* [Instructions to follow]:
Copy out the records below word for word, every line of them, but leave out the pictures.

* [Information provided]:
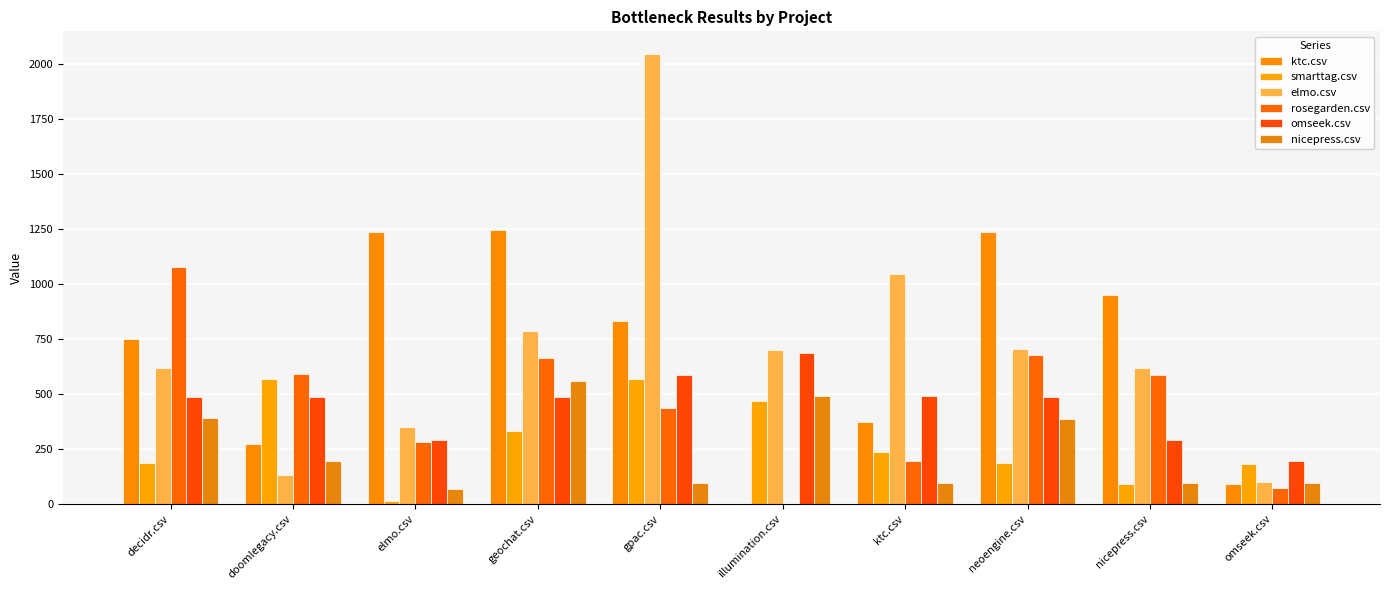

Is the value of smarttag.csv at doomlegacy.csv greater than the value of ktc.csv at doomlegacy.csv?

Yes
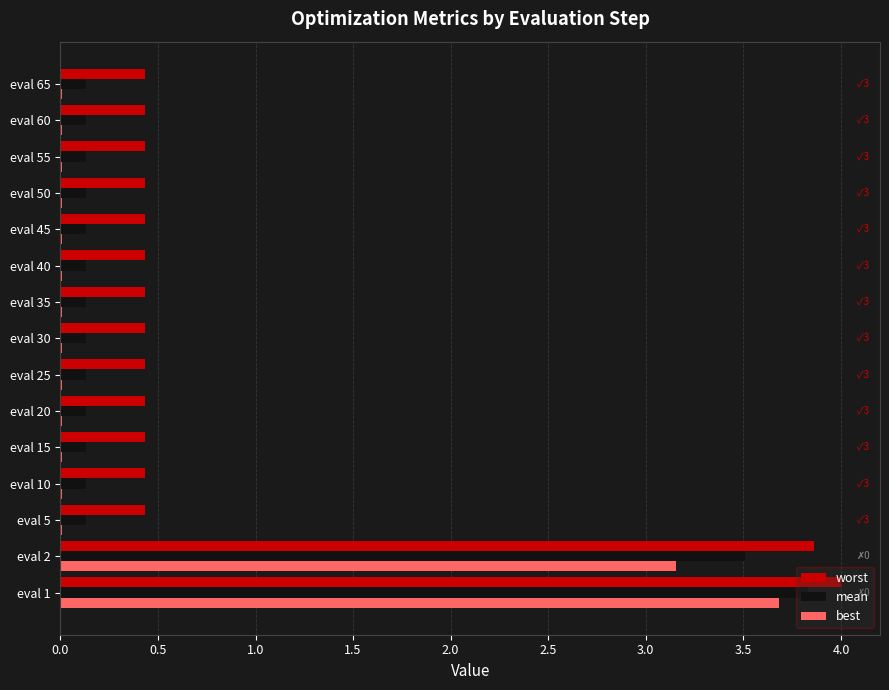

Which series has the largest total across all categories?

worst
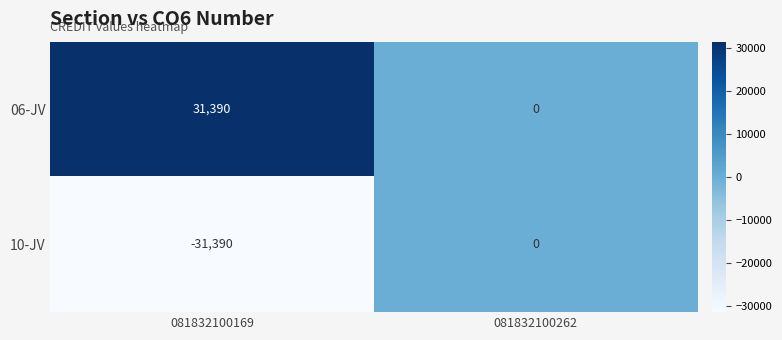

Reading left to right, list all the values displayed in this chart.

06-JV: 081832100169=31390	081832100262=0
10-JV: 081832100169=-31390	081832100262=0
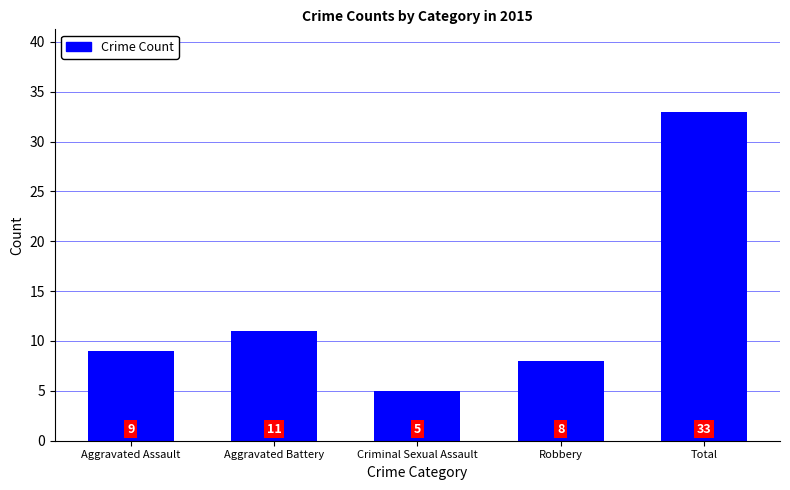

Which label corresponds to the largest value in the chart?

Total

* [Answer for the task]:
Is the value of smarttag.csv at doomlegacy.csv greater than the value of ktc.csv at doomlegacy.csv?

Yes

Which series has the largest total across all categories?

worst

Reading left to right, list all the values displayed in this chart.

06-JV: 081832100169=31390	081832100262=0
10-JV: 081832100169=-31390	081832100262=0

Which label corresponds to the largest value in the chart?

Total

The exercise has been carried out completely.